Professor Indra was also asked his opinion on electrically powered cars, seeing as they are the main topic of conversation in the auto industry today;
The automotive sector is under pressure. Aside from all internal trouble a considerable part of the pressure in the industry is caused by legislation, Fritz Indra says. All car manufacturers are currently pushing electrification, which may also be a strategy to take the bull by the horns. But in the opinion of the Austrian engine designer and Formula 1 expert, the current trend towards the electric car should be regarded in a more critical way than it currently is the case. Especially with regard to climate protection, he says, because electric cars aren’t as clean as they are expected to be… Fritz Indra: “There’s controversy in the auto industry in the sense that I don’t get why the whole industry is developing so many electric vehicles now. VW is talking about a million in a few years. Yet they’re not selling at all, there are no customers today. Sales are dropping in America, falling fast in Norway and steady in Germany. All the subsidies aren’t helping. So why are all the companies developing such huge numbers of electric cars? Where are the customers supposed to come from? I don’t see why customers would buy something that’s worse than what they already have. And until electric cars have one or two big advantages over the cars they currently own, they won’t buy one. Also, 80% of cars are now bought by local authorities, not private customers. The police in Stuttgart, I believe, now have to drive electric cars to massage the statistics a bit” he added. “The German auto industry has adopted a proactive strategy for electric mobility so the government can’t accuse them of not really wanting to do anything. Daimler-Benz’s Franz Weber, for example, and other people in the industry are already saying it’s no good anyway, nobody will buy it, the range is too low, it’s too expensive, and when the battery pack gets old the car has no resale value. It’s unlikely that electric cars will ever really be better than the cars customers already have. Not in terms of costs, range or recycling. Nobody is talking about the fact that electric cars contribute nothing at all to climate protection. Not
when you add in ALL parameters and do the math correctly.”

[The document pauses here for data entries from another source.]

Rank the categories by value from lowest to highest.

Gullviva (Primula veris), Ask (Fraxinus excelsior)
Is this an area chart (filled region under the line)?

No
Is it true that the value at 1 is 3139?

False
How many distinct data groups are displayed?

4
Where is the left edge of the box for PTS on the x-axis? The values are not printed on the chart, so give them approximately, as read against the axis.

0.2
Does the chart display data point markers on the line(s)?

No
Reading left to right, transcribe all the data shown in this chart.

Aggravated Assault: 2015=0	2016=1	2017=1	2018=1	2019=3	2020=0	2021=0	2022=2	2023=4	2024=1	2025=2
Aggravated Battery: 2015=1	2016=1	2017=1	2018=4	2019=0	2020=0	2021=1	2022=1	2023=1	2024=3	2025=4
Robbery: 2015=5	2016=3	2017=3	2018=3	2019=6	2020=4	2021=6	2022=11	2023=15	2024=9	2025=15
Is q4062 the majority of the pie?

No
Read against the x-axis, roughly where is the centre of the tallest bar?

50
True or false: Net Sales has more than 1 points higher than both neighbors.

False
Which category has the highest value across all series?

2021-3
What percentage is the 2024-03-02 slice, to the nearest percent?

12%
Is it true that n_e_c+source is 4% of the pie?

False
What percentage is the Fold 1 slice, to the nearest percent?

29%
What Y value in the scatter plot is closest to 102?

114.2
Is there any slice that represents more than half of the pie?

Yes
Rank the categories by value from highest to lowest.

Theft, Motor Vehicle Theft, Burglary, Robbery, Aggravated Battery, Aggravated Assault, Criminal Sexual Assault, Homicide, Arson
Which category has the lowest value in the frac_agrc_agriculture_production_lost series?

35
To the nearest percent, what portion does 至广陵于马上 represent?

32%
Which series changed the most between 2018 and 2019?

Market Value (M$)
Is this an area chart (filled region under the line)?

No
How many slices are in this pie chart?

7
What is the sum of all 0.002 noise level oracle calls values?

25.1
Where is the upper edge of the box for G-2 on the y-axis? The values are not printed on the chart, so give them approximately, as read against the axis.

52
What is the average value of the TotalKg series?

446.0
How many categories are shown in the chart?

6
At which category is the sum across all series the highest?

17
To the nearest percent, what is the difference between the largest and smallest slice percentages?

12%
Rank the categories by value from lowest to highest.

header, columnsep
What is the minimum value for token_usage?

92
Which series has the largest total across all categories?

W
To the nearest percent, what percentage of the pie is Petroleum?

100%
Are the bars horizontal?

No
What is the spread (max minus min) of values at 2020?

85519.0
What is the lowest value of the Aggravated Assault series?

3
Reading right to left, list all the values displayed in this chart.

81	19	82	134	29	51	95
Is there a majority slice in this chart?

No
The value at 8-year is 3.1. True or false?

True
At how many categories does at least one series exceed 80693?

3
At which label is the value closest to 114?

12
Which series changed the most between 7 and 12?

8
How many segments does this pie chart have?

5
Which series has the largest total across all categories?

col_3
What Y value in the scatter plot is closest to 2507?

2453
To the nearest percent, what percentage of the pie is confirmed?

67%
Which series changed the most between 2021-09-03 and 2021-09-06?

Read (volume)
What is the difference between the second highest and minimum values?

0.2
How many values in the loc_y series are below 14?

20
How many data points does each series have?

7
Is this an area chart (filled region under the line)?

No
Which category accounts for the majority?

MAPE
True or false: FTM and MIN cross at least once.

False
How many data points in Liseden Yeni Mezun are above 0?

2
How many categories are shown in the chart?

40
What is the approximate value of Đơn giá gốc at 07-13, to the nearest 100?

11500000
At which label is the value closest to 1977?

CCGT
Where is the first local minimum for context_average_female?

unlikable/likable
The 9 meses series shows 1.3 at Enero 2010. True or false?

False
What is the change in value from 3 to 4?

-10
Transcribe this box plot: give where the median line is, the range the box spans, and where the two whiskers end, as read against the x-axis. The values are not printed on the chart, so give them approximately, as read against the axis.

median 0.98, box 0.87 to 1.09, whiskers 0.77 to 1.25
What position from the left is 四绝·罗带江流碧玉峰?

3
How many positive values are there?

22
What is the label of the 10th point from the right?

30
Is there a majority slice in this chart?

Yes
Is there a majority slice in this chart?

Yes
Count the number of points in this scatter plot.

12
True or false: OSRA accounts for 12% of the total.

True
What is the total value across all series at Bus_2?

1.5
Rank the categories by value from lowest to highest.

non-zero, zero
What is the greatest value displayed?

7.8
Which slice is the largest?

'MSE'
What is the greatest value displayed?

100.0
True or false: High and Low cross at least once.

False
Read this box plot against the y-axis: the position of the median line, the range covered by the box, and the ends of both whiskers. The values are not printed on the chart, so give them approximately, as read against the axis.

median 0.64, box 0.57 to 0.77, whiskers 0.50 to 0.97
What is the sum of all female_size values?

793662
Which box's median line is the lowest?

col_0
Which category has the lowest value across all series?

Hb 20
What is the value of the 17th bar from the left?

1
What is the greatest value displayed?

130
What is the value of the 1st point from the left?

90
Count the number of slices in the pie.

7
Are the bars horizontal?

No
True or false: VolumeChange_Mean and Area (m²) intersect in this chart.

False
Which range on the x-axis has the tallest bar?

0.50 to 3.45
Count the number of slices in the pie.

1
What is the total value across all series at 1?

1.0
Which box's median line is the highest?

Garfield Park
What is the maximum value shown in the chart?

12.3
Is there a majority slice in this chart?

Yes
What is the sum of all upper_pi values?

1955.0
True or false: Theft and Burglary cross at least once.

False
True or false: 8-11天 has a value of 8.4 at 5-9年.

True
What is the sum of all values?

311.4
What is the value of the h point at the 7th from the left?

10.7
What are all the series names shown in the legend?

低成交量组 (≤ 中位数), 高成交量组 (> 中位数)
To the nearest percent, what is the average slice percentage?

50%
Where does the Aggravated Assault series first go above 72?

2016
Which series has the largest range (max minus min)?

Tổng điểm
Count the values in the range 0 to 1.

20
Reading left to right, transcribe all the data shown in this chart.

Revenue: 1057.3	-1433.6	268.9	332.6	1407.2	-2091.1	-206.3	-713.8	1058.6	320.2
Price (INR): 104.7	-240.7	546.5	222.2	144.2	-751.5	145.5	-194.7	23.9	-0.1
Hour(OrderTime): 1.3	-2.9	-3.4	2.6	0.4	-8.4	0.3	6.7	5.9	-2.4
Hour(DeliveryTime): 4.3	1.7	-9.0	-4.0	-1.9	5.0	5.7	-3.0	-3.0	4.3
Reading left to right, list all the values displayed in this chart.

Professor Indra isn’t a fan of electric cars, pointing out that when the battery pack gets old the car has no resale value, plus he argues that electric cars contribute nothing at all to climate protection when you add in all parameters.
When Indra moved to Alpina in 1971 they were a dynamic but quite small ‘tuner’, but his knowledge of turbocharging engines thrust both Alpina and himself into the spotlight of the automotive world when the B7 turbo was launched in 1978; it was quite obvious one of the larger manufacturers would come knocking and it was Audi supremo Ferdinand Piëch who eventually lured Indra away in 1979 by offering him the same position that he held at Alpina, Head of Engine Development. Indra developed the powerful 5-cylinder turbo engine for Audi that would power the Ur-Quattro to the World Rally Championship (for manufacturers) in 1982 and 1984. His turbocharged Audi engines would also power the 200 turbo to many race victories and championships as well as power many Audi road cars in the 1980s and 1990s.